Figure 2 illustrates the dynamics that arise from adaptive learning in their model. The three steady states, A B and C are respectively the target 2% inflation steady state, the zero-lower bound steady state and the deflation steady state that arises from EHM’s assumption that deflation is bounded below. Importantly, steady states A and C are stable; steady state B is not. Most of the time, the economy is hit by shocks that keep it in region A. But occasionally a large shock, like the Great Recession, knock it over into region C and, when that happens, it may be very difficult to escape.
George and his co-authors use their analysis to argue that a large fiscal intervention, a short-sharp shock, can knock the economy out of region C and back into region A. Readers of this blog will know that I have expressed scepticism of that idea in the past, largely because I am not a big fan of the basic NK model. However, this is the most convincing rationale in favour of a large fiscal stimulus that I have yet seen. The mechanism that ESM propose works by permanently shifting expectations; that mechanism is likely to be at work in many economic models and I am pleased to see the George’s agenda is once again getting exposure. If you are a young researcher who is thinking of working in macroeconomic theory and policy, consider working on models of expectations formation.
Next, I will turn to the work of Patrick Pintus, Yi Wen and Xiaochuan Xing (PWX). I have been a fan of Patrick’s work since he was a graduate student in Paris working with Jean-Michel Grandmont and I have followed Yi Wen’s papers closely since we first met at a conference in New York many years ago. Yi wrote the state of the art paper on why models of increasing returns to scale should be taken seriously and it is no surprise that a collaboration that involves the two of them would produce ideas worth listening to. This is my first exposure to Xiaochuan Xing, and I am sure we will hear much more of him in the coming years.
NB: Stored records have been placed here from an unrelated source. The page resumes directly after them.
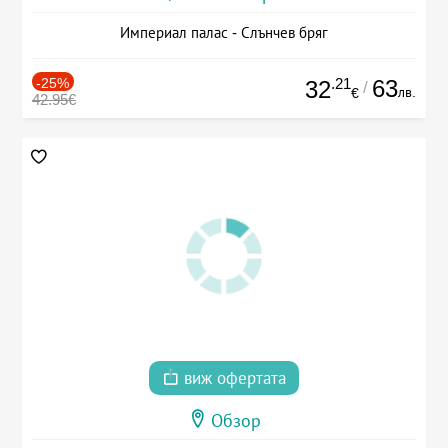
Империал палас - Слънчев бряг
-25%
.21
63
32
/
лв.
€
42.95€
виж офертата
Обзор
PWX take up a puzzle that has long been known to plague the equilibrium real business cycle (RBC) model that has dominated macroeconomic theory for more than thirty years. That model predicts that when interest rates are high, the economy will soon enter an expansion. The reality is different. High interest rates are an omen that a recession is coming down the road. What are the features of the real world that are missed by the classical RBC paradigm?
PWX relax the RBC model in two ways. First, they introduce the realistic assumption that it is difficult or impossible to borrow in large amounts without providing collateral. Second, they recognize that many loan contracts are arranged with variable-rates as opposed to fixed-rates. By combining these two assumptions with an otherwise standard business cycle model, they arrive at a model where many different outcomes can occur in equilibrium. The alert reader will by now, have picked up the theme: this is a model with multiple equilibria where outcomes are driven by beliefs.
The fact that PWX are able to construct a theoretical model with multiple equilibria is a first step: But does this model help to explain data? Until recently, much of the work on multiple equilibria consisted of esoteric calibrated theoretical models. The reason for that was two-fold. First, most graduate students were not exposed to the potential for multiple equilibrium models to explain data. And second, the techniques that were available to confront those models with data had not been developed. That began to change when Thomas Lubik and Frank Schorfheide showed in 2004 how to estimate a model with a set of indeterminate equilibria. That agenda was advanced further when Farmer, Khramov and Nicolò (FKN) developed a simple method for implementing their idea using standard software packages. FWX use the FKN technique to estimate their model using US data and they find that roughly 25% of the variance in GDP is caused by animal spirits. You can hear Patrick discuss these ideas in the video linked above.